SELECTED EXCERPT >>
-=-=-=-=-

Acute Coronary Syndrome Lecture Notes
Introduction
- Topics Covered: Acute coronary syndrome, unstable angina, STEMI, NSTEMI, Dressler syndrome, cocaine-induced MI.
- Purpose: Key points for PANCE exam preparation.
Acute Coronary Syndrome (ACS)
- ACS refers to suspicion or confirmed acute myocardial ischemia or infarction.
- Often due to plaque rupture leading to secondary artery thrombosis.
Types of ACS
- Unstable Angina: Partial occlusion of coronary arteries.
- NSTEMI (Non-ST Elevation Myocardial Infarction): Positive cardiac enzymes without ST elevation.
- STEMI (ST Elevation Myocardial Infarction): Complete 100% occlusion and ST elevation on EKG.
Clinical Manifestations of ACS
- Pain Characteristics:
- Not relieved with rest or nitroglycerin.
- Lasts over 30 minutes.
- Can radiate to the left arm, jaw, back.
- Non-positional, non-pluritic, and non-reproducible.
- Sympathetic Activation: Tachycardia, diaphoresis, nausea, vomiting.
- Atypical Presentations: Syncopal episodes, weakness, palpitations, dyspnea, or epigastric pain especially in women, elderly, and diabetics.
Diagnosing ACS
- EKG:
- Unstable Angina: No ST elevation, possible T-wave inversion, or ST depression.
- NSTEMI: Similar EKG to unstable angina but with positive cardiac enzymes.
- STEMI: ST elevation in two or more contiguous leads.
- Cardiac Biomarkers:
- Troponin: Most sensitive and specific, rises 4 hours post-MI, stays elevated up to 10 days.
- CK-MB: Used if troponin is unavailable or in cases of reinfarction.
- Myoglobin: Peaks quickly (2 hours), not commonly used.
Treatment of ACS
- Initial Treatment (MOAN):
- Morphine: Only if pain is unmanageable.

-=-=-=-=-

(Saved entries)
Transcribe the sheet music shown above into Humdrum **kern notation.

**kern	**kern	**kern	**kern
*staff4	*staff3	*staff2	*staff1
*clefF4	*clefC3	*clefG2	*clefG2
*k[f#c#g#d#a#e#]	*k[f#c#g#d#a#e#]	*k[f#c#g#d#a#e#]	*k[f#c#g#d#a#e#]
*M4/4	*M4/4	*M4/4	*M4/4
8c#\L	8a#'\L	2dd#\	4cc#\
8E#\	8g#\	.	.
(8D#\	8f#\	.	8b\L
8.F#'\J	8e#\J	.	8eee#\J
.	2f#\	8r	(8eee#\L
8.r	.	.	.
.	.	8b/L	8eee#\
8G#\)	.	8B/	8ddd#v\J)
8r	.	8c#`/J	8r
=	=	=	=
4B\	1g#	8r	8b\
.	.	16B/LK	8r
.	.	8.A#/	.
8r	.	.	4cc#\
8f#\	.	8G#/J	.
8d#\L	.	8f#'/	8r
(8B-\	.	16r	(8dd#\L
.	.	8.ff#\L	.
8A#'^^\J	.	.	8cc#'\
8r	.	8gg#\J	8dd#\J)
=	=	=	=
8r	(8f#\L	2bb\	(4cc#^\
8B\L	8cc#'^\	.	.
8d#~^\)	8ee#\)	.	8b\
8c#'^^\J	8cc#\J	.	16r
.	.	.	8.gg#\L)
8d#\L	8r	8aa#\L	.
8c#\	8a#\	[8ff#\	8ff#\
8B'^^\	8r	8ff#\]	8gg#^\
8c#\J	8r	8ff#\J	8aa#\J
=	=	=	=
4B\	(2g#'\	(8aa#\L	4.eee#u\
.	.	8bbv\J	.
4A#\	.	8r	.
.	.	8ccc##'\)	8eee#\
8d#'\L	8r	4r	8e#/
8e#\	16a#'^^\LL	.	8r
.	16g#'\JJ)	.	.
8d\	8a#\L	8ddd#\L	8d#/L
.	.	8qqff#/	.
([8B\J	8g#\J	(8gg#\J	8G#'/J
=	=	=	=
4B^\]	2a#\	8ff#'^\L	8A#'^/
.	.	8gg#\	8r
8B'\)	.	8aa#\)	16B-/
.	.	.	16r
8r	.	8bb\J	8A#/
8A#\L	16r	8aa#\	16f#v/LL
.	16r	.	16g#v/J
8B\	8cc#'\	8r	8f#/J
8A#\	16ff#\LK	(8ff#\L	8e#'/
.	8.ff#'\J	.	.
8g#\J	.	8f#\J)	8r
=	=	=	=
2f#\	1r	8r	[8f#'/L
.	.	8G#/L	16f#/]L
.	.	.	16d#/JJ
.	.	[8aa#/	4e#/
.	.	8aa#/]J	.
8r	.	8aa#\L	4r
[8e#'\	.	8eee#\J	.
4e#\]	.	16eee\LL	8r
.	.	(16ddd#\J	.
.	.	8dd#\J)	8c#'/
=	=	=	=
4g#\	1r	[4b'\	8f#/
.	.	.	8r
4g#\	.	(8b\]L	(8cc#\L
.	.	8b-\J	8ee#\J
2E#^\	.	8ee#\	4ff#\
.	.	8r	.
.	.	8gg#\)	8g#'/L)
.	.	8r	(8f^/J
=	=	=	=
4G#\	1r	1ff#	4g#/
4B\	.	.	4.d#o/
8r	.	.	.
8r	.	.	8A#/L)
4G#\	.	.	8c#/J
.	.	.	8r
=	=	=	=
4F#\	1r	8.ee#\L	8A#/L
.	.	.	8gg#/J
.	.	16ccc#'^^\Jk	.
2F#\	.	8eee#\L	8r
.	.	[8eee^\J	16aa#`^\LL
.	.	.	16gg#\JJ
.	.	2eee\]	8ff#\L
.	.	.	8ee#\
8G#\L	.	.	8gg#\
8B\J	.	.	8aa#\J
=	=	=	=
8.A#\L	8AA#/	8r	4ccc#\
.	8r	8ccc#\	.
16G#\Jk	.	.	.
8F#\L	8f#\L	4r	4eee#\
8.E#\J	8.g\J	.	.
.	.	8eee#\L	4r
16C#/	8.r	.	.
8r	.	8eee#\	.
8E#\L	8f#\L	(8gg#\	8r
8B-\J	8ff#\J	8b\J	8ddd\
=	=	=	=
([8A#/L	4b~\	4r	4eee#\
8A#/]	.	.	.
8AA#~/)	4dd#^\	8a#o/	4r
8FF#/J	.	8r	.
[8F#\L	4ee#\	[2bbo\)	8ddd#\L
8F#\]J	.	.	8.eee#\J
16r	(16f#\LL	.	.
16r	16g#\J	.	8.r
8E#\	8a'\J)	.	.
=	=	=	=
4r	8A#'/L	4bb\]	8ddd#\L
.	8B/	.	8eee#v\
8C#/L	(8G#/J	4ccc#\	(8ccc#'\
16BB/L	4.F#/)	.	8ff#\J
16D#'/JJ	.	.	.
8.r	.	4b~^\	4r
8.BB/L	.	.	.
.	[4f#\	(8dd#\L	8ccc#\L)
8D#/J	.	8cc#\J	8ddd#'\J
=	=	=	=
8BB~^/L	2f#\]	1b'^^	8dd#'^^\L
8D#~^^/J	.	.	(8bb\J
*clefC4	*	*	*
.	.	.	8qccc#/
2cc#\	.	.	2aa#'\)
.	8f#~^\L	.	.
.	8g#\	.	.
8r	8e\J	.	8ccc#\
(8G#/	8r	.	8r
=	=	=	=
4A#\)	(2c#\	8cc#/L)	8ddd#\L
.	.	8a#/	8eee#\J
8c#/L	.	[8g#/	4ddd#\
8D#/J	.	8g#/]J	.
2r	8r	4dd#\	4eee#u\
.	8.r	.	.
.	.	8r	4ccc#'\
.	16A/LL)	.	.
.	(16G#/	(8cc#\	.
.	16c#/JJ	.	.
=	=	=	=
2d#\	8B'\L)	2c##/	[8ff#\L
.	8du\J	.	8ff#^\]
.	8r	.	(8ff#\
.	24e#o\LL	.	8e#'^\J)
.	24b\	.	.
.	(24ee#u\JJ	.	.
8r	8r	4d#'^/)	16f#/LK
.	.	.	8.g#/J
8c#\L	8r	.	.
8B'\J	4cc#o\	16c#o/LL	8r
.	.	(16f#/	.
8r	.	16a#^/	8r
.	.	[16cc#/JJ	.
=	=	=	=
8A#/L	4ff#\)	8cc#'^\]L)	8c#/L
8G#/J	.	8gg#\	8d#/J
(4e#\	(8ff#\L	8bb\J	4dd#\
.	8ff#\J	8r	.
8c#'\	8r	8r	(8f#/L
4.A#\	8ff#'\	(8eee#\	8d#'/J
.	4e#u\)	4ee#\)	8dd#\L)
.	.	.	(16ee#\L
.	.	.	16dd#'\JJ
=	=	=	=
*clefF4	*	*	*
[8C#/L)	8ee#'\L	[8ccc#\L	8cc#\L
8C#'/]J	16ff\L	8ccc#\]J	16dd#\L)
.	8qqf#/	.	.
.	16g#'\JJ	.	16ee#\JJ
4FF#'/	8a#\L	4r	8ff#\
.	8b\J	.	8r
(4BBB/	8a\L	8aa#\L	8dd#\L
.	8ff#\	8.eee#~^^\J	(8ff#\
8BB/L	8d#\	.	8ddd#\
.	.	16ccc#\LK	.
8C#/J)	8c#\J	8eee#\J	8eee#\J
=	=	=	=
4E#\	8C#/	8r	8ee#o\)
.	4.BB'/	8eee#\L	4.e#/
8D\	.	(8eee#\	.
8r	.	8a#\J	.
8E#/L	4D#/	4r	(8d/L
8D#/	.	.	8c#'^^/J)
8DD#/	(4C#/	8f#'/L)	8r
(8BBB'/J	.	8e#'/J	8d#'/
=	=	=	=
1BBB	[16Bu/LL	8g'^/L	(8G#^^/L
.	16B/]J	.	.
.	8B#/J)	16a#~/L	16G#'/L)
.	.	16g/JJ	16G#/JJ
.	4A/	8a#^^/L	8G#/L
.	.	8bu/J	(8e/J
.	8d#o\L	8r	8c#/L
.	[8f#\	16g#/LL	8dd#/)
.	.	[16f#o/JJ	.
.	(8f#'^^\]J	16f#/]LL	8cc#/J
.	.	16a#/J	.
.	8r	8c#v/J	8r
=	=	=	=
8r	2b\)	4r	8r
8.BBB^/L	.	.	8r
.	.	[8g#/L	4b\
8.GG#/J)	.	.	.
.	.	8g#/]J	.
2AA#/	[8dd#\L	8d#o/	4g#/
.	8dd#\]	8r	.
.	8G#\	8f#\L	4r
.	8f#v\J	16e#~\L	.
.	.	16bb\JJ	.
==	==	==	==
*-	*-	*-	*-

-=-=-=-=-

PROBLEM TO WORK ON >>
According to the acute coronary syndrome notes, how soon after an MI does troponin rise? The records are separate from the acute coronary syndrome notes.

ANSWER FOR THE TASK >>
Troponin rises 4 hours after an MI.